Mixzaida Peña Zerpa. Red Iberoamericana de Docentes. Venezeula. Las escuelas son concebidas como centros educativos donde no solo asisten niños y niñas sino docentes, obreros (jardinero, porteros y aseadores) y demás empleados (secretarias, psicólogos, nutricionistas, entre otros). El concepto involucra a la infraestructura, la función de aprendizaje, la metodología aplicada por los docentes y sus relaciones con otros actores y contextos. En palabras más sencillas, es el lugar donde pasan el mayor tiempo del día los niños y niñas realizando actividades unas de mayor riesgo que otras.
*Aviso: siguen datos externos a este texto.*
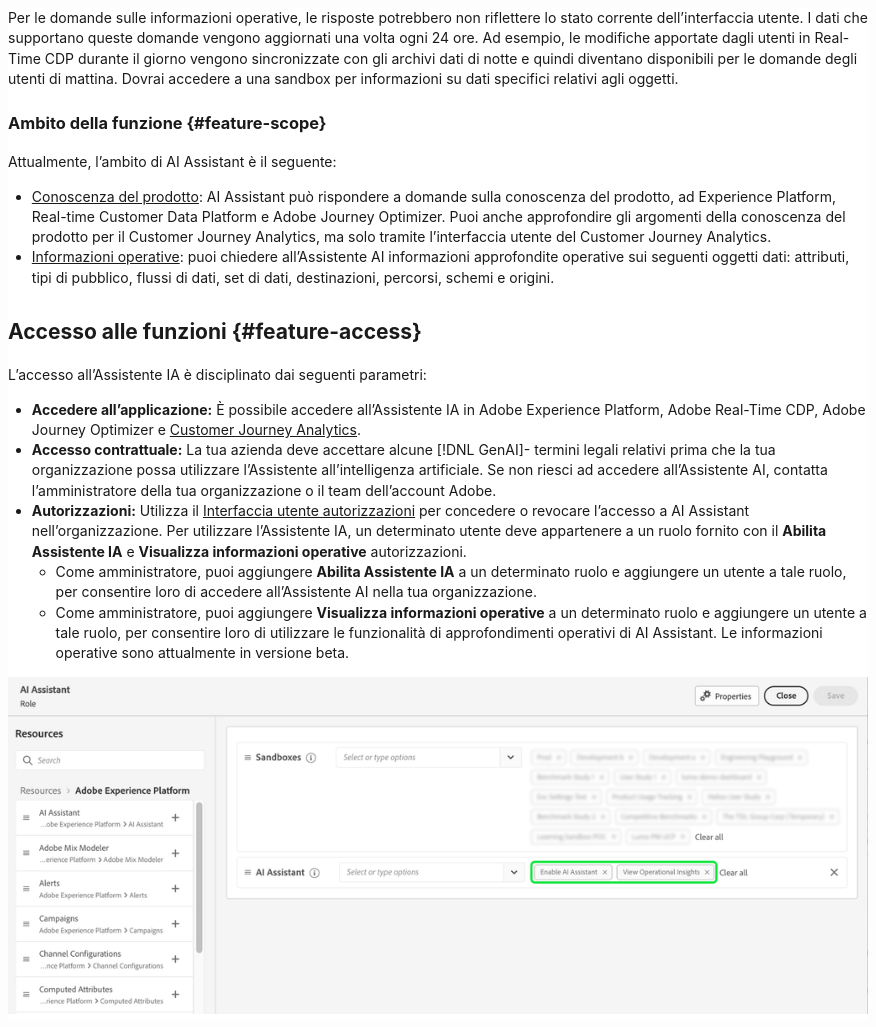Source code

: Per le domande sulle informazioni operative, le risposte potrebbero non riflettere lo stato corrente dell’interfaccia utente. I dati che supportano queste domande vengono aggiornati una volta ogni 24 ore. Ad esempio, le modifiche apportate dagli utenti in Real-Time CDP durante il giorno vengono sincronizzate con gli archivi dati di notte e quindi diventano disponibili per le domande degli utenti di mattina. Dovrai accedere a una sandbox per informazioni su dati specifici relativi agli oggetti.

### Ambito della funzione {#feature-scope}

Attualmente, l’ambito di AI Assistant è il seguente:

* [Conoscenza del prodotto](./home.md#product-knowledge): AI Assistant può rispondere a domande sulla conoscenza del prodotto, ad Experience Platform, Real-time Customer Data Platform e Adobe Journey Optimizer. Puoi anche approfondire gli argomenti della conoscenza del prodotto per il Customer Journey Analytics, ma solo tramite l’interfaccia utente del Customer Journey Analytics.
* [Informazioni operative](./home.md#operational-insights): puoi chiedere all’Assistente AI informazioni approfondite operative sui seguenti oggetti dati: attributi, tipi di pubblico, flussi di dati, set di dati, destinazioni, percorsi, schemi e origini.

## Accesso alle funzioni {#feature-access}

L’accesso all’Assistente IA è disciplinato dai seguenti parametri:

* **Accedere all’applicazione:** È possibile accedere all’Assistente IA in Adobe Experience Platform, Adobe Real-Time CDP, Adobe Journey Optimizer e [Customer Journey Analytics](https://experienceleague.adobe.com/en/docs/analytics-platform/using/ai-assistant).
* **Accesso contrattuale:** La tua azienda deve accettare alcune [!DNL GenAI]- termini legali relativi prima che la tua organizzazione possa utilizzare l’Assistente all’intelligenza artificiale. Se non riesci ad accedere all’Assistente AI, contatta l’amministratore della tua organizzazione o il team dell’account Adobe.
* **Autorizzazioni:** Utilizza il [Interfaccia utente autorizzazioni](../access-control/abac/ui/permissions.md) per concedere o revocare l’accesso a AI Assistant nell’organizzazione. Per utilizzare l’Assistente IA, un determinato utente deve appartenere a un ruolo fornito con il **Abilita Assistente IA** e **Visualizza informazioni operative** autorizzazioni.
   * Come amministratore, puoi aggiungere **Abilita Assistente IA** a un determinato ruolo e aggiungere un utente a tale ruolo, per consentire loro di accedere all’Assistente AI nella tua organizzazione.
   * Come amministratore, puoi aggiungere **Visualizza informazioni operative** a un determinato ruolo e aggiungere un utente a tale ruolo, per consentire loro di utilizzare le funzionalità di approfondimenti operativi di AI Assistant. Le informazioni operative sono attualmente in versione beta.

![La pagina dell’interfaccia utente delle autorizzazioni con le autorizzazioni Abilita Assistente AI e Visualizza informazioni operative incluse in un determinato ruolo.](./images/permissions.png)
Las actividades preeescritas y reales junto a los medios de trabajo e infraestructura propician un conjunto de procesos peligrosos dentro y fuera del aula. La tendencia es que los niños se desplacen de un nivel a otro subiendo y bajando escaleras hasta rejas y árboles (en casos extremos sin supervisión); corran de un lado a otro a un mismo nivel chocando con objetos y otros compañeros, peleen y jueguen entre ellos. Las lesiones pueden variar entre las más leves (raspones y moretones) hasta las más graves (fracturas, esguinces y hasta la muerte). Pero, ¿qué pasa cuando ocurre un desastre natural en cualquier localidad, llámese terremotos o tormentas tropicales?, ¿estarán preparadas las escuelas de primarias?